Dag Daughtry could not fail to overhear some of these conversations, which were altercations rather than councils.  The invariable ending, for Simon Nishikanta, would be what sailors name “the sea-grouch.”  For hours afterward the sulky Jew would speak to no one nor acknowledge speech from any one.  Vainly striving to paint, he would suddenly burst into violent rage, tear up his attempt, stamp it into the deck, then get out his large-calibred automatic rifle, perch himself on the forecastle-head, and try to shoot any stray porpoise, albacore, or dolphin.  It seemed to give him great relief to send a bullet home into the body of some surging, gorgeous-hued fish, arrest its glorious flashing motion for ever, and turn it on its side slowly to sink down into the death and depth of the sea.

On occasion, when a school of blackfish disported by, each one of them a whale of respectable size, Nishikanta would be beside himself in the ecstasy of inflicting pain.  Out of the school perhaps he would reach a score of the leviathans, his bullets biting into them like whip-lashes, so that each, like a colt surprised by the stock-whip, would leap in the air, or with a flirt of tail dive under the surface, and then charge madly across the ocean and away from sight in a foam-churn of speed.

The Ancient Mariner would shake his head sadly; and Daughtry, who likewise was hurt by the infliction of hurt on unoffending animals, would sympathize with him and fetch him unbidden another of the expensive three-for-a-dollar cigars so that his feelings might be soothed.  Grimshaw would curl his lip in a sneer and mutter: “The cheap skate.  The skunk.  No man with half the backbone of a man would take it out of the harmless creatures.  He’s that kind that if he didn’t like you, or if you criticised his grammar or arithmetic, he’d kick your dog to get even . . . or poison it.  In the good old days up in Colusa we used to hang men like him just to keep the air we breathed clean and wholesome.”

But it was Captain Doane who protested outright.
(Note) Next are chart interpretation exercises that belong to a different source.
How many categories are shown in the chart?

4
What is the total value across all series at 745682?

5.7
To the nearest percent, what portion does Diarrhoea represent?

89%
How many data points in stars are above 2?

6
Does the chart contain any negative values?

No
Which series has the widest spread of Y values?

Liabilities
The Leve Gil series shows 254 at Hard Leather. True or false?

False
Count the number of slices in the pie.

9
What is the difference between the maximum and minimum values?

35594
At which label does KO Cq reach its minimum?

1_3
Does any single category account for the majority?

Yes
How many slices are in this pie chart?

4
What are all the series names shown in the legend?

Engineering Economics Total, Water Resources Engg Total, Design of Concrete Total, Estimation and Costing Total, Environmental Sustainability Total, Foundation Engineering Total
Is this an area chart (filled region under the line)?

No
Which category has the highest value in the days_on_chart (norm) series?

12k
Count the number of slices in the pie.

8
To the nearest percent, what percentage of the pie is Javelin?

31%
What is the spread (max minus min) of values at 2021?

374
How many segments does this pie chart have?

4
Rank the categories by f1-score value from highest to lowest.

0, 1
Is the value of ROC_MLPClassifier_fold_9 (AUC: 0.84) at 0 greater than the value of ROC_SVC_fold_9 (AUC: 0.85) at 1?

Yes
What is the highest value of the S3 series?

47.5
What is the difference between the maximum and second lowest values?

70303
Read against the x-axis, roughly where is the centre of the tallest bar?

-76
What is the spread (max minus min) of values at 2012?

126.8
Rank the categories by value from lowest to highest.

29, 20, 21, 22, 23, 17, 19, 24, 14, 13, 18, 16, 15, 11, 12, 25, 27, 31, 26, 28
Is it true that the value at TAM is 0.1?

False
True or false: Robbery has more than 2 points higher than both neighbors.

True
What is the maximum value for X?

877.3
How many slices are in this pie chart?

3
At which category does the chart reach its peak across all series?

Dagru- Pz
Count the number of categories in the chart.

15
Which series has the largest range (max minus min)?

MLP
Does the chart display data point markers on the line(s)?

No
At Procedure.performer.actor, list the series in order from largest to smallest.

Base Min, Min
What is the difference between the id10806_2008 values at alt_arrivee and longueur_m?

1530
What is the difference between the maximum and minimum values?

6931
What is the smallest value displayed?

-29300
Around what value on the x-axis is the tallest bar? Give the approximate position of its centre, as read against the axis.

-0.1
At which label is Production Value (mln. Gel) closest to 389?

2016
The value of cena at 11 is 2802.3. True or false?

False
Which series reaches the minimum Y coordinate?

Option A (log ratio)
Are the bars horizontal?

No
“Look at here, Nishikanta,” he would say, his face white and his lips trembling with anger.  “That’s rough stuff, and all you can get back for it is rough stuff.  I know what I’m talking about.  You’ve got no right to risk our lives that way.  Wasn’t the pilot boat Annie Mine sunk by a whale right in the Golden Gate ?  Didn’t I sail in as a youngster, second mate on the brig Berncastle , into Hakodate , pumping double watches to keep afloat just because a whale took a smash at us?  Didn’t the full-rigged ship, the whaler Essex , sink off the west coast of South America, twelve hundred miles from the nearest land for the small boats to cover, and all because of a big cow whale that butted her into kindling-wood?”

And Simon Nishikanta, in his grouch, disdaining to reply, would continue to pepper the last whale into flight beyond the circle of the sea their vision commanded.

“I remember the whaleship Essex ,” the Ancient Mariner told Dag Daughtry.  “It was a cow with a calf that did for her.  Her barrels were two-thirds full, too.  She went down in less than an hour.  One of the boats never was heard of.”

“And didn’t another one of her boats get to Hawaii , sir?” Daughtry queried with all due humility of respect.  “Leastwise, thirty years ago, when I was in Honolulu , I met a man, an old geezer, who claimed he’d been a harpooner on a whaleship sunk by a whale off the coast of South America .  That was the first and last I heard of it, until right now you speaking of it, sir.  It must a-been the same ship, sir, don’t you think?”